What is the best text-to-speech provider? There isn't one. For expressive, creator-facing voice, ElevenLabs and Hume lead. For low-latency agents, Cartesia, Inworld, and Deepgram are strong. For long-form multilingual content, MiniMax and Google Gemini TTS hold up well. Match the provider to the workload and test against your own script.

What is the cheapest TTS API? At June 2026 list prices, the cheapest options cluster around $15 per million characters: Smallest AI Lightning v3.1, OpenAI's TTS-1, xAI Grok TTS, Fish Audio, and Mistral Voxtral, with fal's Kokoro just behind near $20. Units differ, though: Fish bills per UTF-8 byte, so non-Latin scripts cost more, and OpenAI's newer gpt-4o-mini-tts is token-billed.

Which TTS provider is best for voice agents? Optimize for time to first audio and timing data, not headline quality. Cartesia (sub-90ms), Inworld, Murf Falcon, and Deepgram are built for realtime turn-taking. xAI adds telephony codecs for phone use cases. Always test latency on your own infrastructure, since network path and region change the numbers.

Which TTS providers support voice cloning? Cloning is widely available but very uneven. ElevenLabs, Resemble, Hume, Cartesia, Fish Audio, MiniMax, and Mistral all clone from short reference audio, while Murf treats cloning as an enterprise flow with a multi-week turnaround. Test your exact consented reference clip, because results swing with audio quality and accent.

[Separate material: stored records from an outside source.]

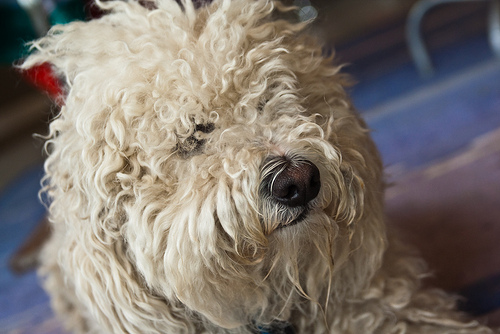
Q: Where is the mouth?
A: On dog.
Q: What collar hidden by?
A: Hair.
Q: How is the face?
A: Fuzzy.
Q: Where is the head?
A: On dog.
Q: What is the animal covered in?
A: Fur.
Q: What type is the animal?
A: A dog.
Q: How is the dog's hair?
A: Long, curly and white.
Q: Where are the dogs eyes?
A: Behind the dog's fur.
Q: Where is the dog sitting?
A: On the floor.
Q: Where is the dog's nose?
A: Above the mouth.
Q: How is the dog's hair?
A: Curly.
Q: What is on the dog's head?
A: Curly fur.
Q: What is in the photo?
A: A dog.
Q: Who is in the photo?
A: A dog.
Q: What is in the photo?
A: A white dog.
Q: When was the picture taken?
A: During the day.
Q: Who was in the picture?
A: There are no people in the picture.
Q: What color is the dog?
A: White.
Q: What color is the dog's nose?
A: Black.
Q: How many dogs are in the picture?
A: One.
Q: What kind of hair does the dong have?
A: Long wavy hair.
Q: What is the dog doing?
A: Looking at the camera.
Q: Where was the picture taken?
A: Near a shaggy dog.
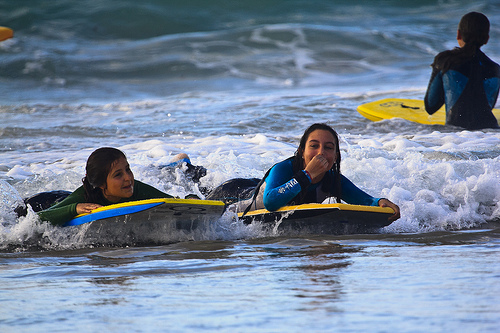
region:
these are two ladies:
[34, 100, 375, 240]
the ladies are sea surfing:
[57, 120, 386, 247]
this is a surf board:
[114, 195, 208, 226]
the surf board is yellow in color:
[149, 192, 226, 224]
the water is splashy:
[181, 218, 222, 235]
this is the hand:
[284, 159, 329, 196]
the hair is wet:
[84, 154, 104, 182]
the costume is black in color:
[453, 55, 495, 114]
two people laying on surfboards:
[20, 115, 388, 269]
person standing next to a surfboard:
[354, 3, 499, 144]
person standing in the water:
[422, 6, 497, 131]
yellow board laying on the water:
[348, 92, 498, 134]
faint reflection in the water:
[271, 231, 362, 317]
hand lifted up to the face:
[297, 146, 342, 181]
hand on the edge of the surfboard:
[370, 193, 403, 219]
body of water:
[2, 2, 498, 332]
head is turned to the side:
[77, 145, 137, 195]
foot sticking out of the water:
[157, 143, 192, 177]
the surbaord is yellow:
[378, 94, 430, 129]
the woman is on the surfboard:
[206, 155, 383, 209]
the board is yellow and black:
[281, 187, 396, 228]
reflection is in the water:
[313, 237, 356, 301]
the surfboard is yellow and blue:
[92, 192, 224, 232]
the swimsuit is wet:
[179, 157, 366, 205]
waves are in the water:
[87, 22, 380, 99]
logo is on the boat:
[386, 94, 418, 114]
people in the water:
[13, 9, 493, 300]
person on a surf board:
[11, 151, 225, 237]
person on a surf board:
[168, 120, 392, 229]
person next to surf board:
[358, 11, 498, 138]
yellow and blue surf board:
[100, 190, 230, 238]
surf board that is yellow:
[238, 187, 412, 234]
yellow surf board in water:
[356, 88, 470, 125]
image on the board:
[373, 97, 422, 116]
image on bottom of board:
[162, 203, 206, 220]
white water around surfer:
[12, 118, 492, 231]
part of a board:
[177, 193, 204, 228]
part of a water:
[216, 274, 249, 319]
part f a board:
[144, 171, 202, 246]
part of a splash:
[321, 225, 337, 241]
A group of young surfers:
[0, 0, 499, 331]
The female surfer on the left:
[33, 149, 228, 235]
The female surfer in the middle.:
[234, 124, 399, 231]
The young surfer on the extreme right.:
[359, 11, 499, 132]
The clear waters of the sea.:
[0, 0, 499, 331]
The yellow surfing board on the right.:
[356, 97, 498, 126]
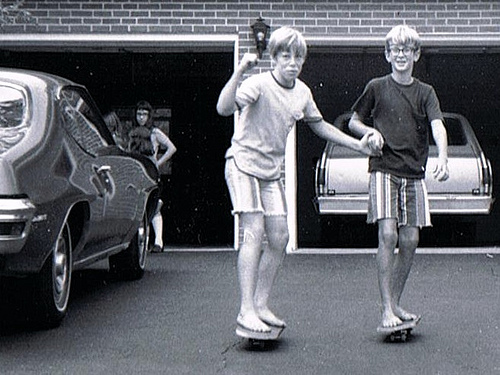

Do I need word-level timestamps? You need them for captions, word highlighting, avatar lip-sync, and barge-in. ElevenLabs, Cartesia, Inworld, Resemble, Hume Octave 2, and Murf Gen2 return timing natively. For providers that don't, Speechbase reconstructs word boundaries on the gateway, so you can request usable timing on every route, from a separate buffered endpoint. Decide this before you pick the voice.

Sources and notes

This guide draws on official provider docs, product pages, and pricing pages, plus Speechbase's own provider docs, routing docs, and timestamp docs. Capabilities and pricing change quickly, so treat this as a June 2026 snapshot and verify the exact model, plan, and region before committing production traffic.